Supplied material –
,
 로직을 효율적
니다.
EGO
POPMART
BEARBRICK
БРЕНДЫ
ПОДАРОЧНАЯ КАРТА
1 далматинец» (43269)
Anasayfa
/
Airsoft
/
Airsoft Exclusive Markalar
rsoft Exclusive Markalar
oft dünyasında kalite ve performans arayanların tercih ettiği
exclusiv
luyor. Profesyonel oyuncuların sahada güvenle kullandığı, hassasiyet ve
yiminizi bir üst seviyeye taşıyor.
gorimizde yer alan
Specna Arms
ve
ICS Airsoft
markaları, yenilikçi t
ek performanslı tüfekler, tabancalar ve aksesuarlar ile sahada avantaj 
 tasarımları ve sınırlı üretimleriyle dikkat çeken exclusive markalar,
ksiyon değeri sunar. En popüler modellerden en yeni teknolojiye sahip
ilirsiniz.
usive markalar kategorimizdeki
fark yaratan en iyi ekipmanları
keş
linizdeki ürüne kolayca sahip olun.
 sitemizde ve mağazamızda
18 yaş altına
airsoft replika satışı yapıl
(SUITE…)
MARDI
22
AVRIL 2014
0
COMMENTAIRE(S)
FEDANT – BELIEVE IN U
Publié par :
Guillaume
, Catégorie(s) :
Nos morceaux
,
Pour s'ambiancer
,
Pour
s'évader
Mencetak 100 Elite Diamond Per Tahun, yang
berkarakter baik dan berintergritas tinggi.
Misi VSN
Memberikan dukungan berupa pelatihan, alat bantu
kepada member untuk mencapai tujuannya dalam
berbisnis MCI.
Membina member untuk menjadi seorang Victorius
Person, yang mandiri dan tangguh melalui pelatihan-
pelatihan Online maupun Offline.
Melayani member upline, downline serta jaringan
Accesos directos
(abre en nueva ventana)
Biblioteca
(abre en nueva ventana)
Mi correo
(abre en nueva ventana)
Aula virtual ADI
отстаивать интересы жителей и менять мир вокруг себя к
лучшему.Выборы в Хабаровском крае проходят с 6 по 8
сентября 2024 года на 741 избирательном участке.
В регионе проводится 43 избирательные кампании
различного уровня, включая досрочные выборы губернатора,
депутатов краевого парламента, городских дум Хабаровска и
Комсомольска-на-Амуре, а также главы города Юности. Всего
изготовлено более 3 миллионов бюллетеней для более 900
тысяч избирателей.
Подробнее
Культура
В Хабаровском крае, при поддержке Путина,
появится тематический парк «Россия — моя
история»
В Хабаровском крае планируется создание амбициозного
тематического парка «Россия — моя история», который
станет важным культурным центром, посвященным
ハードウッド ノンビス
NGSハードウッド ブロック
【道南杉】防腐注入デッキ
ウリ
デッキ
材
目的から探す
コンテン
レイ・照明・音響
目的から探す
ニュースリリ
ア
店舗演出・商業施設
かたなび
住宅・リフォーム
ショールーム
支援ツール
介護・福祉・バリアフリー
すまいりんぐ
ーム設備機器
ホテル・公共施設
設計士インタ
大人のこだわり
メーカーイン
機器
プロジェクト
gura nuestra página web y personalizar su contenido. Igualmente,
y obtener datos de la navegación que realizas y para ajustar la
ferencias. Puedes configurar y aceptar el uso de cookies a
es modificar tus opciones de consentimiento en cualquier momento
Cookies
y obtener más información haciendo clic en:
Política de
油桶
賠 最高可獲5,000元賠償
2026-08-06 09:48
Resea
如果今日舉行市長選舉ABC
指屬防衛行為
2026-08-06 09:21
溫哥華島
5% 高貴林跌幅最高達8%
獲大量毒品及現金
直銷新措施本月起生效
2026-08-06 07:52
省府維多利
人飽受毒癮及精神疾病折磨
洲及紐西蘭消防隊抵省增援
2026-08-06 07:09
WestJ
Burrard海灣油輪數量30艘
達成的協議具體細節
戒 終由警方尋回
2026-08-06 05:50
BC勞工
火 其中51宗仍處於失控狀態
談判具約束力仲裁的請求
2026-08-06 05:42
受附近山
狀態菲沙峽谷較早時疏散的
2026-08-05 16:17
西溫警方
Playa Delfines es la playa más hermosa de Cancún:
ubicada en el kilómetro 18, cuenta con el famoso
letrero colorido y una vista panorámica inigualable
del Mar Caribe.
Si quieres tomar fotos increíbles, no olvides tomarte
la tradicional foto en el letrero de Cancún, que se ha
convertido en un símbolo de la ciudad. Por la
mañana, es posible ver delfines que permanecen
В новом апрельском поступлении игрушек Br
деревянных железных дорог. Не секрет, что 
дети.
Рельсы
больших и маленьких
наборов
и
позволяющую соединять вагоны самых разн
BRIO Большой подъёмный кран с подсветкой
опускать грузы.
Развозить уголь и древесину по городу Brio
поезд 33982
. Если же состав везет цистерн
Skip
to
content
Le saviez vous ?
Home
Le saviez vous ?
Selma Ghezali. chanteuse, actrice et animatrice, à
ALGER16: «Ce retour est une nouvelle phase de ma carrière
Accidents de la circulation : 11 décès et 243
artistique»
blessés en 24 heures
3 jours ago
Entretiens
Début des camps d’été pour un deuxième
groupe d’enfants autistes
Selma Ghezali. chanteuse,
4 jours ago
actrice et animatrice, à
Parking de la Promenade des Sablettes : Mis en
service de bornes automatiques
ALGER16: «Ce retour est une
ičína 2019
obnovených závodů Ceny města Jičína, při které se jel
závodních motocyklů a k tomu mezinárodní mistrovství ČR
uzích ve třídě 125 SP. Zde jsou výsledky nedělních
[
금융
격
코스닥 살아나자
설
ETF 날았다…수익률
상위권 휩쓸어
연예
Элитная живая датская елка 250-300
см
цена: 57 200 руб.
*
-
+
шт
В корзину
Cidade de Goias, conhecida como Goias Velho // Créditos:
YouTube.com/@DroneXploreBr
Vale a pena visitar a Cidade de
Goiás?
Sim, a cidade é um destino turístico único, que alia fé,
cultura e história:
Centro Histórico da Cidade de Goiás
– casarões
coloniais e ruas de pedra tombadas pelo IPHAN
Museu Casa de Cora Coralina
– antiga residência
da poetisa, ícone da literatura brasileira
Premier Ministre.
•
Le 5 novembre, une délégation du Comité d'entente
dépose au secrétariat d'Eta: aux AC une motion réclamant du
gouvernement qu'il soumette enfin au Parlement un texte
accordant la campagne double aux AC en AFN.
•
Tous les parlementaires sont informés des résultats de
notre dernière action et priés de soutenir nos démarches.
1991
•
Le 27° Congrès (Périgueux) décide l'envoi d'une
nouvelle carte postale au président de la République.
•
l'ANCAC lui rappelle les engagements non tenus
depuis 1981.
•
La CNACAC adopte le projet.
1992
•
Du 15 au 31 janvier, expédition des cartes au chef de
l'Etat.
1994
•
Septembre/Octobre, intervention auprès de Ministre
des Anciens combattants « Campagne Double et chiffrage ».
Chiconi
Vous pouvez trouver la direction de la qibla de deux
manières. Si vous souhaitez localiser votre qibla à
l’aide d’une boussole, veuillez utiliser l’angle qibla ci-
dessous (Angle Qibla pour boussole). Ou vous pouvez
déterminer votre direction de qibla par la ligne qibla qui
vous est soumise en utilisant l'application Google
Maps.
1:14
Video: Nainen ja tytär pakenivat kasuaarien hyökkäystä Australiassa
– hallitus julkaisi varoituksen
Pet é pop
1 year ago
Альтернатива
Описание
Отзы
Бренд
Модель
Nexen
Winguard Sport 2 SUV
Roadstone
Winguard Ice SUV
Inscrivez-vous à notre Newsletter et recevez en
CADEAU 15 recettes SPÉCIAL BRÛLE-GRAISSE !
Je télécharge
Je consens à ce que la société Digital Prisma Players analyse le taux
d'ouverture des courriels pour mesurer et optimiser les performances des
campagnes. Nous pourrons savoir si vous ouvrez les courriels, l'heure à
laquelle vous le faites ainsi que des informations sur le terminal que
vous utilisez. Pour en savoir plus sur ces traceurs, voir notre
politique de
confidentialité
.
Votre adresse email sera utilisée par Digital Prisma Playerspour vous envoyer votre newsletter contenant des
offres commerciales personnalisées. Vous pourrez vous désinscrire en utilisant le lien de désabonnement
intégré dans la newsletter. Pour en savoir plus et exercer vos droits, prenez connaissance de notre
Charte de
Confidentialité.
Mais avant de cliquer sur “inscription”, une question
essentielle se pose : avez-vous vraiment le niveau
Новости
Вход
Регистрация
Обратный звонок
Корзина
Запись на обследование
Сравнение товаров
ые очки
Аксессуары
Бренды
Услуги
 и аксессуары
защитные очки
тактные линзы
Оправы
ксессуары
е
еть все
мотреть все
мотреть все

Try it –
Would you please copy exactly the part of the entries above that begins at the line containing "de ma carrière" and ends at the line containing "Septembre/Octobre, intervention auprès", both lines included?

Task answer –
ALGER16: «Ce retour est une nouvelle phase de ma carrière
Accidents de la circulation : 11 décès et 243
artistique»
blessés en 24 heures
3 jours ago
Entretiens
Début des camps d’été pour un deuxième
groupe d’enfants autistes
Selma Ghezali. chanteuse,
4 jours ago
actrice et animatrice, à
Parking de la Promenade des Sablettes : Mis en
service de bornes automatiques
ALGER16: «Ce retour est une
ičína 2019
obnovených závodů Ceny města Jičína, při které se jel
závodních motocyklů a k tomu mezinárodní mistrovství ČR
uzích ve třídě 125 SP. Zde jsou výsledky nedělních
[
금융
격
코스닥 살아나자
설
ETF 날았다…수익률
상위권 휩쓸어
연예
Элитная живая датская елка 250-300
см
цена: 57 200 руб.
*
-
+
шт
В корзину
Cidade de Goias, conhecida como Goias Velho // Créditos:
YouTube.com/@DroneXploreBr
Vale a pena visitar a Cidade de
Goiás?
Sim, a cidade é um destino turístico único, que alia fé,
cultura e história:
Centro Histórico da Cidade de Goiás
– casarões
coloniais e ruas de pedra tombadas pelo IPHAN
Museu Casa de Cora Coralina
– antiga residência
da poetisa, ícone da literatura brasileira
Premier Ministre.
•
Le 5 novembre, une délégation du Comité d'entente
dépose au secrétariat d'Eta: aux AC une motion réclamant du
gouvernement qu'il soumette enfin au Parlement un texte
accordant la campagne double aux AC en AFN.
•
Tous les parlementaires sont informés des résultats de
notre dernière action et priés de soutenir nos démarches.
1991
•
Le 27° Congrès (Périgueux) décide l'envoi d'une
nouvelle carte postale au président de la République.
•
l'ANCAC lui rappelle les engagements non tenus
depuis 1981.
•
La CNACAC adopte le projet.
1992
•
Du 15 au 31 janvier, expédition des cartes au chef de
l'Etat.
1994
•
Septembre/Octobre, intervention auprès de Ministre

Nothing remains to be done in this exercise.